## SUPPLIED INFORMATION:
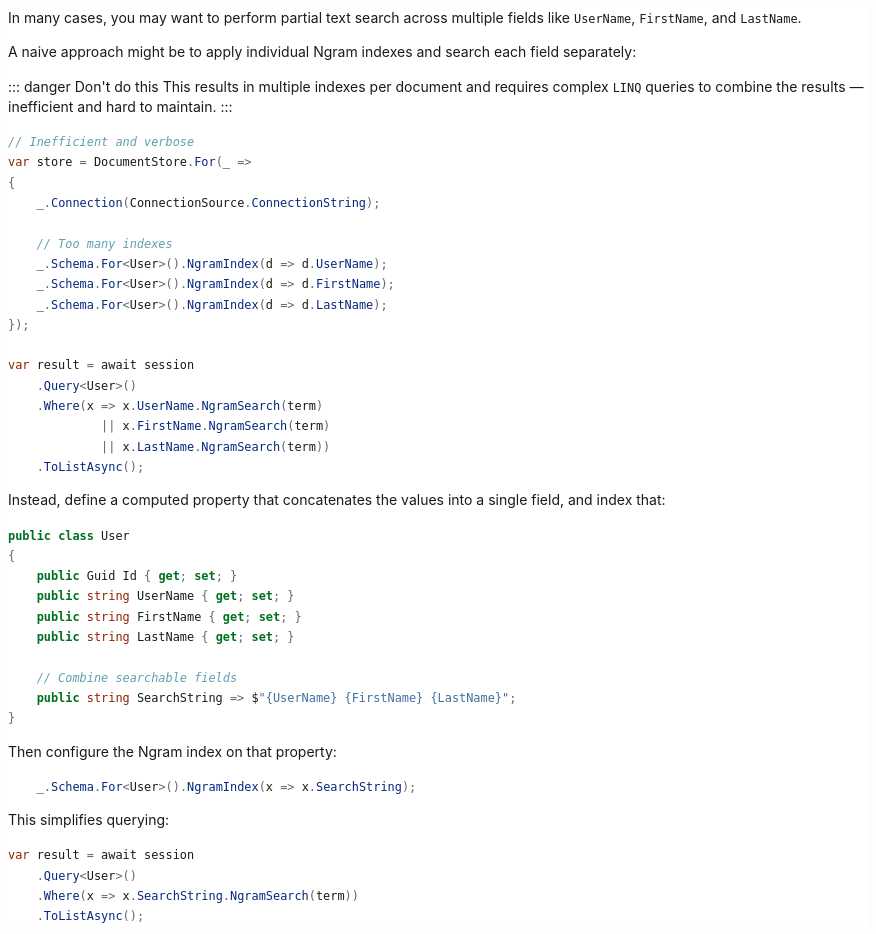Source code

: In many cases, you may want to perform partial text search across multiple fields like `UserName`, `FirstName`, and `LastName`.  

A naive approach might be to apply individual Ngram indexes and search each field separately:

::: danger Don't do this
This results in multiple indexes per document and requires complex `LINQ` queries to combine the results — inefficient and hard to maintain.
:::
```csharp
// Inefficient and verbose
var store = DocumentStore.For(_ =>
{
    _.Connection(ConnectionSource.ConnectionString);

    // Too many indexes
    _.Schema.For<User>().NgramIndex(d => d.UserName);
    _.Schema.For<User>().NgramIndex(d => d.FirstName);
    _.Schema.For<User>().NgramIndex(d => d.LastName);
});

var result = await session
    .Query<User>()
    .Where(x => x.UserName.NgramSearch(term) 
             || x.FirstName.NgramSearch(term) 
             || x.LastName.NgramSearch(term))
    .ToListAsync();
```
Instead, define a computed property that concatenates the values into a single field, and index that:
```csharp
public class User
{
    public Guid Id { get; set; }
    public string UserName { get; set; }
    public string FirstName { get; set; }
    public string LastName { get; set; }

    // Combine searchable fields
    public string SearchString => $"{UserName} {FirstName} {LastName}";
}
```
Then configure the Ngram index on that property:

```csharp
    _.Schema.For<User>().NgramIndex(x => x.SearchString);
```
This simplifies querying:
```csharp
var result = await session
    .Query<User>()
    .Where(x => x.SearchString.NgramSearch(term))
    .ToListAsync();
```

## WORK TASK:
Lines in the listing above that contain the word "fields" must be copied; leave out the rest.

## OUTPUT FOR THIS TASK:
: In many cases, you may want to perform partial text search across multiple fields like `UserName`, `FirstName`, and `LastName`.  
    // Combine searchable fields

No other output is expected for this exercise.